A chave prática desta vida nova em Cristo está em aprender a estar ligado ao Cabeça (Col. 2:19). E isto se realiza quando nos despojamos de nossa mente carnal, e nos apropriamos da mente de Cristo, porque desta forma estaremos ligados ao nosso Cabeça. Só conhecemos a mente de outras pessoas através de suas palavras. Se não escutarmos as suas palavras não podemos conhecer suas mentes. De maneira que nos apropriamos da mente de Cristo através de suas palavras. Elas têm o poder de renovar a nossa mente e nos introduzir na poderosa corrente de vida do Espírito. Por isso o apóstolo Paulo nos exorta a possuir em abundância a palavra de Cristo em nossa vida de comunhão. É por meio dela que fazemos morrer o que é terreno em nós.

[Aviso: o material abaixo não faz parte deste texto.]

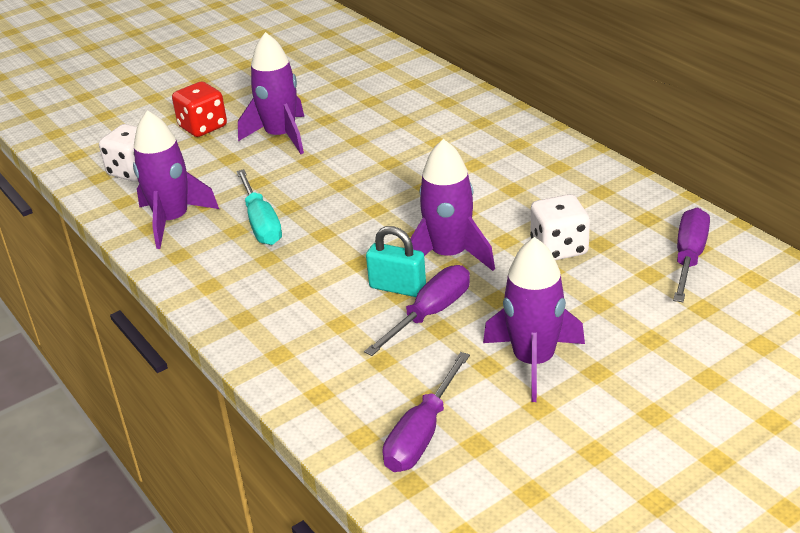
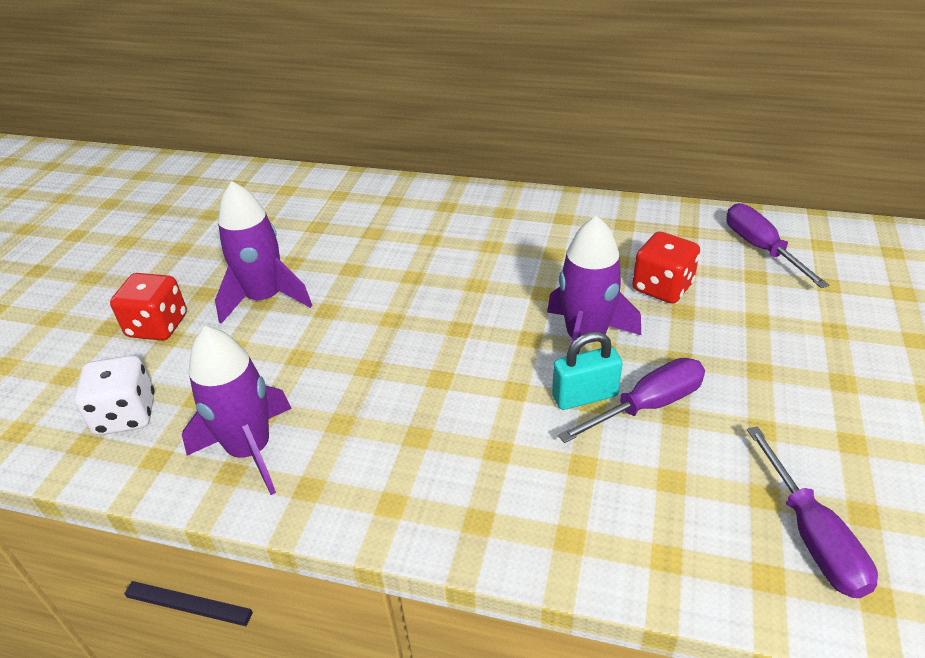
camera: 40 degrees left, 5 degrees up
(261, 223) = (361, 401): turquoise screwdriver -> none
(430, 313) = (648, 405): purple screwdriver -> purple screwdriver turned 60 degrees clockwise
(533, 361) = (789, 401): purple rocket -> none
(559, 248) = (662, 287): white dice -> red dice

É por isso que o ministério da palavra se torna vital na igreja. Pois o seu propósito é apresentar todo homem perfeito em Cristo Jesus (Col. 1:28). O mistério de Deus é que Cristo se torne a vida plena e perfeita do seu povo. E para isso, ele deve ser formado nas mentes e nos corações dos seus. Nossa união com Cristo em Espírito será efetivada em nossa experiência quando as nossas mentes, e sentimentos e interesses fundamentais sejam totalmente conformados à mente, os sentimentos e os interesses de Cristo. Neste ponto as inescrutáveis riquezas de Cristo serão plenamente nossas. Este é o conhecimento pleno de Cristo, para o qual –é necessário reiterá-lo– o conhecimento da palavra de Deus é de capital importância.
Para que isto seja possível necessitamos uma reorientação total de nossas vidas. Não podemos continuar enfocados somente em nossos assuntos terrenos, nossas lutas e interesses neste mundo, como se neles radicasse o objeto de todas as nossas esperanças e desejos. Se as metas que governarem realmente a nossa vida for meramente mundanas e terrenas (trabalho, casa, bens materiais, etc.), estaremos muito longe do reino de Deus. As coisas celestiais nos parecerão insípidas e insubstanciais, e sua menção não conseguirá provocar mais que uma morna reação em nosso coração, muito fraco para nos apartar das atrações e diversões deste mundo caído.
Mas, quando os nossos olhos se abrem para ver a Cristo em toda a sua glória e grandeza, e conhecê-lo se converter em nossa principal meta, nossa vida será alterada de maneira radical. O céu deixará de ser uma esperança futura e nebulosa, para converter-se em algo mais próximo e substancial que algo desta terra. Cristo começará a crescer dia a dia em nossos afetos e pensamentos mais íntimos. Sua presença se tornará tão real como o ar que respiramos ou o chão que pisamos. Além disso, descobriremos, da mesma maneira que Jacó em Betel, que ele sempre esteve presente com toda a sua riqueza e esplendor, só que nós não sabíamos.